It’s not grappa. It’s Dappa. It’s made the same way as grappa but it’s called a marc and not grappa because it’s made outside Italy. In Devon. Nowhere near Mount Grappa near Venice.
Founded by former film producer Cosmo Caddy, the Devon Distillery makes the marc spirit using the skins from Pinot Noir, Dornfelder, Regent and Rondo grapes from English vineyards such as Sharpham, Bolney, Three Choirs, Biddenden and others.
“I’ve been around wine-making since a child. I can remember grape picking when I was three or four, “ says Cosmo, whose grandfather, Maurice, founded the Sharpham vineyards above the river Dart near the ancient market town of Totnes in the South Hams of Devon.
Caddy worked in South Africa for the Nelson Mandela Foundation, broadcasting fund-raising events, and also in worked in film production in California.
Grappa is made from grape skins after they have been used to make wine – the crushed skins are called ‘pomace’. It is a Product of Designated Origin (PDO). Like Champagne, it can only come from Italy and be made in a specific way. Whilst Dappa is made in the identical way to “grappa, even using a custom-made copper from Italy, it still can’t be called grappa. The name was passed by DEFRA, Trading Standards and Brussels. The only ingredients are the alcohol which has been steamed from the pomace and Sharpham spring water. Once blended, it is cold filtered and bottled.
Adds Cosmo : “I drove to Italy from Devon to collect the 3.5 tons of equipment, towed it back over the Alps and through France. The licence from HMRC(HM Revenue & Customs) to distil only arrived 3 days before the first skins were delivered!”
Italy has a museum dedicated to “ the only true Italian spirit”. The Poli Grappa Museum opposite the Ponte Vecchio in the old Palazzo delle Teste in Bassano del Grappa near Venice houses 1,500 miniature bottles from 323 distilleries. Also oin display in Schiavon are a further 2,000 bottles of standard grappa bottles made between the ’30s and the ’80s and coming from 440 companies, many of which have closed.It also has a “Library of the Spirit” containing Hieronymous Brunschwigh’s 1500 manuscript , the first grappa text. Also, there are “olfactometers” which allow visitors to smells twenty different distillates.
Jacopo Poli is one of the world’s most respected grappa makers. Their most expensive products are “La Premiere”, Eau-de-vie obtained from Cabernet Sauvignon, Merlot and Petit Verdot grape marc of the most renowned Château Premier Grand Cru in Pauillac (Medoc) and “Poli Barrique”, aged Grappa made using Solera method and kept in barriques in the distillery’s underground cellars.
Another premium grappa producer is Nonini in Friuli who made the first grappa from the Picolit grape as well as the first whole grape distillate (“Ue”).
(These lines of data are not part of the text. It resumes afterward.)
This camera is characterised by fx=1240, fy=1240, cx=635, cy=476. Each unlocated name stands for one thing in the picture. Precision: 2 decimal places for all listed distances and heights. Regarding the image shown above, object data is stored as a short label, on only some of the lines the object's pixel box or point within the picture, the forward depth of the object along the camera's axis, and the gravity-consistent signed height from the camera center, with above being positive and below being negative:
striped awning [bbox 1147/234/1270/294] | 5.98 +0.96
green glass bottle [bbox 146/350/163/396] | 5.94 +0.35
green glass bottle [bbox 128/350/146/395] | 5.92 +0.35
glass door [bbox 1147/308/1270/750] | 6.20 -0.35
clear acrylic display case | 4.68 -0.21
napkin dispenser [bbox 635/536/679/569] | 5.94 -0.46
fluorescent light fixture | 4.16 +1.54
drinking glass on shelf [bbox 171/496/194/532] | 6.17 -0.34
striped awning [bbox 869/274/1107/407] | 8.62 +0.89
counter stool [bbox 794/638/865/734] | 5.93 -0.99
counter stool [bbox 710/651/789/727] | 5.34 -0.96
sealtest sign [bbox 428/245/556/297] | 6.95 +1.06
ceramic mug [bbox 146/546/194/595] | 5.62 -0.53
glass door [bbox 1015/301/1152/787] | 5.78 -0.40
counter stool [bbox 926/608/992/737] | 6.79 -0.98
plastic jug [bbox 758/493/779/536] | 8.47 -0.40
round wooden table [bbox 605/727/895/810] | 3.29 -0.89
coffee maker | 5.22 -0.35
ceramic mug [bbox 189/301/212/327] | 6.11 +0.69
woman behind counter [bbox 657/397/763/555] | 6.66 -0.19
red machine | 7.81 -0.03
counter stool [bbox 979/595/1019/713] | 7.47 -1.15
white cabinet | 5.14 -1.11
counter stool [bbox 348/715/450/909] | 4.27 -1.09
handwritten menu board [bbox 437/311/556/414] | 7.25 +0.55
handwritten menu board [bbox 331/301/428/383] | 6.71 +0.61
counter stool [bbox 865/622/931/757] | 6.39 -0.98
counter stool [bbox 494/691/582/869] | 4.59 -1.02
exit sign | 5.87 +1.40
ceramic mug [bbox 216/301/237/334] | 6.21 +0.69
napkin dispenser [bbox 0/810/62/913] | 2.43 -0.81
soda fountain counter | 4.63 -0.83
The company is run by sisters, Antonella, Elisabetha and Cristina Nonini. They are fifth generation grappa makers. The company goes back to 1897. The Nardini company makes 22 year old Selezione Bortolo Nardini Riserva.
In Brancolino, Trentino, the Marzadro distillery was founded by Sabina Marzadro in 1949. Her notebooks are filled with drawings of Alpine herbs she used to infuse her famous grappas. Among others, Marzadro makes blueberry, rue, nettle and mountain pine grappas.
Herbs have long been infused into “acquavite simplicum” to make “acquavite composita”. As well as aged ( barrique aged in underground cellars) and young grappas, Poli ( 1898) makes a chamomile-infused grappa. Its Crysopea still makes “Cleopatra” with orange blossom and whie Muscat grapes from the Euganei Hills. The distillation method goes back to the last eighteenth century.
Allegedly a Roman soldier first distilled grappa in Bassano with a 2nd century AD Egyptian still (“Crisiopea di Cleopatra” 2nd century AD). Jesuits distilled pomace in large amounts. Modern “industrial” distillation only began in 1979. “Bain-marie” ( steam distillation) produces purer grappa. Expensive grappas are aged in casks of oak, acacia, ash and cherrywood, as introduced by the Marzadro Distillery. In Sardinia, Grappa is called Filu è Ferru (iron wire). The once illicit liquor was once buried in fields. Wire was tied around the bottleneck. When this rusted away, the drinks’ location was shown by a brown stain.
Grappa, primarily an after-dinner “digestivo”, when added to coffee becomes a corrected coffee or “caffe correcto”. With an “ammazzacaffe” (“coffee-killer”), the espresso is followed by a slug of grappa. “Resentin” (“little rinser”) is grappa added to the last mouthful of coffee in the cup. Pistachio nuts are meant to bring the best flavour out of grappa , called “orujo” in Spanish.
“We started serving Dappa in an Italian coffee shop in Totnes on the Atlantic , “ says Devon Distillery’s Cosmo Caddy. “I added a hint of green, using the pantone colour of the Devon flag.”